News like this begs to be spread:
Last week in Geneva, Switzerland, negotiations went down
to the wire as the Economic and Social Council (ECOSOC) wound down its
high-level meeting on health. After a marathon negotiating session that
lasted until the wee hours of the morning, delegates adopted the
Ministerial Declaration on “implementing the internationally agreed
goals and commitments in regard to global public health” rejecting a
push by the United States (US) and most European Union (EU) countries
to include language that some interpret to include abortion.
That’s dense reading, but it’s the latest victory against the
aggressive joint forces trying to spread abortion around the globe.
Late night negotiations carried on in Geneva as
delegations continued to battle it out over the “reproductive rights”
language in the draft text. While the US delegation remained quiet on
the reproductive health provisions, the EU remained divided as Poland,
Malta and Ireland continued opposing the controversial language despite
pressure from their colleagues.
The US delegation has been emboldened by backing from the Obama team
at the UN. Which makes Obama’s appointment of Douglas Kmiec as
ambassador to Malta perhaps more tense.

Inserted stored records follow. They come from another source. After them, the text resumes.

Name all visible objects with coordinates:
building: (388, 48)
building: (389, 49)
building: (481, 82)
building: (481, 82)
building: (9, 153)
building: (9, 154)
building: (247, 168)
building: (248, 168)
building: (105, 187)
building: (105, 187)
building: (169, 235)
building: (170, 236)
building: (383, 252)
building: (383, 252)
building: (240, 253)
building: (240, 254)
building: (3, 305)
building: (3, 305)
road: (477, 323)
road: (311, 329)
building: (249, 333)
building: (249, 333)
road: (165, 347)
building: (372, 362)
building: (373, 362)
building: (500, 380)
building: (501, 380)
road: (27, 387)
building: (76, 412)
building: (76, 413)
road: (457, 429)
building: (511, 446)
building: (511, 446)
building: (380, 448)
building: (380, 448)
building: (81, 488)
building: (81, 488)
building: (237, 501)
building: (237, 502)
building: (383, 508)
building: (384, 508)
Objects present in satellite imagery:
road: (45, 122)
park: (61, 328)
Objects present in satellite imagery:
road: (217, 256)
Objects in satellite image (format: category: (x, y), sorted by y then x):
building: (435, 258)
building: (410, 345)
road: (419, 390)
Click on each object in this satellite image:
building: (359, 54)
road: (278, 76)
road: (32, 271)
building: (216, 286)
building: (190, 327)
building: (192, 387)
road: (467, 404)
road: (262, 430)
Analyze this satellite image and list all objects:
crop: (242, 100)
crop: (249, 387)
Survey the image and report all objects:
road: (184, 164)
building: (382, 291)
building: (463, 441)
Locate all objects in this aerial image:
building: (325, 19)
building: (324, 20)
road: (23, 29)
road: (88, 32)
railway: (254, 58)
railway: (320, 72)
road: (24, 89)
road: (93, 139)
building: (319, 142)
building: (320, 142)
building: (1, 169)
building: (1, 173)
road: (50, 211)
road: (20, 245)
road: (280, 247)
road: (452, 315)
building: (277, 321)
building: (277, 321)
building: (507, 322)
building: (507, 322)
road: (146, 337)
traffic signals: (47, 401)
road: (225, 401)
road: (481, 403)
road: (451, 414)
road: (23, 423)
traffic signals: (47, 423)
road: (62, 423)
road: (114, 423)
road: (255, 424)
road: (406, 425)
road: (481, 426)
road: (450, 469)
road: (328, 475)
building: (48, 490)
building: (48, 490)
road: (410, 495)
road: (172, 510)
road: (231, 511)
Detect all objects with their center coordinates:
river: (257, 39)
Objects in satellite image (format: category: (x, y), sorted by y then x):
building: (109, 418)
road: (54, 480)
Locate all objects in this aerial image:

Kmiec declares himself
pro-life, but pro-Obama policies, including his policies on abortion.
Malta however sees it and calls it for what it is, and wants explicit
clarity in this universal declaration.
Malta’s ambassador Victor Camillari made a strongly
worded statement that stressed that “the right to life extended to the
unborn child from the moment of conception and that the use of abortion
as a means of resolving health or social problems was a denial of that
right, and therefore Malta consistently disassociated itself from, and
considered invalid, all statements or decisions that used references to
sexual and reproductive health, directly or indirectly, to impose
obligations on anyone to accept abortion as a right, a service or a
commodity that could exist outside the ambit of national legislation.”
No ambiguity there, moral or semantic. Ambassador Camillari, meet Ambassador Kmiec.